Becoming the general manager at a dealership is a significant accomplishment. You’ve worked hard and dedicated yourself to the business to earn this position, so you’ll want to make the most of it.
As fulfilling an experience as managing a dealership can be, it’s far from easy. You should go into this role understanding all the tasks ahead of you so you can run the business effectively. In that spirit, here are five behind-the-scenes duties you’ll take on as a general manager.
1: Setting Dealership Goals and Strategies
As general manager, you’ll be in charge of the dealership’s direction. Consequently, you’ll evaluate where you stand as a company and use that insight to set monthly, annual and long-term goals and strategies to meet them.
Keep in mind that this planning applies to more than just sales. Aftermarket services and parts account for 49.6% of gross profits on average, so your strategies should also include service-related changes. Determining these goals and effective paths toward them will require substantial business acumen and analytical skills, so be prepared for that.
2: Managing Finances
Relatedly, dealership general managers must also manage the company’s finances. On top of setting goals and strategies, you’ll need to determine budgets to sustain profits and ensure growth. These decisions will help direct revenue goals, hiring practises, ordering and more.
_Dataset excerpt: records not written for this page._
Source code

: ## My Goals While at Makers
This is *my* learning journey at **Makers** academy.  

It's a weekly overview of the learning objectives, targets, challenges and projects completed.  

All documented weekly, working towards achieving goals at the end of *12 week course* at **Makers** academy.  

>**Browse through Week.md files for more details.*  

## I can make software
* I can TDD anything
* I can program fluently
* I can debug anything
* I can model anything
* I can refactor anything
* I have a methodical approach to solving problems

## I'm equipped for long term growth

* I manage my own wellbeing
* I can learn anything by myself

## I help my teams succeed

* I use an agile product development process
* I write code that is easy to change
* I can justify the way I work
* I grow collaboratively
As a manager, you’ll decide how to divide funds between advertising, inventory, insurance, salaries and more. Similarly, you’ll approve or deny sales contracts and look for new business opportunities to increase revenue or profits. Prepare for some difficult decisions in this area, as conflict may arise during slumps.
3: Managing Inventory
One part of managing a dealership that many people don’t think about is handling the inventory. You’ll have to decide:
- When to order new vehicles and parts
- What to order
- How much to get
- How to organise and preserve the lot
On the surface, these decisions require regularly assessing stock levels, budgets and sales patterns. You should also consider broader supply chain issues, as disruptions with suppliers and logistics partners can heavily affect your inventory levels. Thankfully, there are plenty of supply chain educational resources available you can use to learn more about these considerations.
4: Handle Workforce Issues
General managers are the captain of the ship, which means you’ll direct your crew. You’ll be the final authority for all other employees in the workspace, so it falls to you to ensure they’re motivated, engaged, productive and satisfied.
Some of the biggest considerations in this area are managing salaries and benefits. You want to ensure you pay people well to attract and retain workers, but you also want to stay within budget. You’ll also be in charge of initiatives to improve productivity or engagement, as well as working with HR to maintain a positive work environment.
5: Analysing the Market
While many general manager duties focus on internal company operations, you’ll also have to look outwardly. To run a successful dealership, you’ll have to respond to changing markets. That means keeping pace with shifting customer demands, competitor pricing, consumer sentiment and spending habits.
You may have to alter inventories or sales strategies as markets evolve. As sustainability becomes a significant concern and EV conversions become more popular, you may try to get and sell more eco-friendly vehicles. Alternatively, you could rethink financing strategies if consumers start spending less on big purchases.
Understand Your New Responsibilities
Being a general manager at a dealership comes with many new responsibilities. If you know what to expect from these, you can approach them confidently and steer your business in the right direction.
These five behind-the-scenes duties aren’t all you’ll have to do, but they’re some of management's most important but overlookable aspects. As you step into your new role, remember these responsibilities to manage your dealership effectively.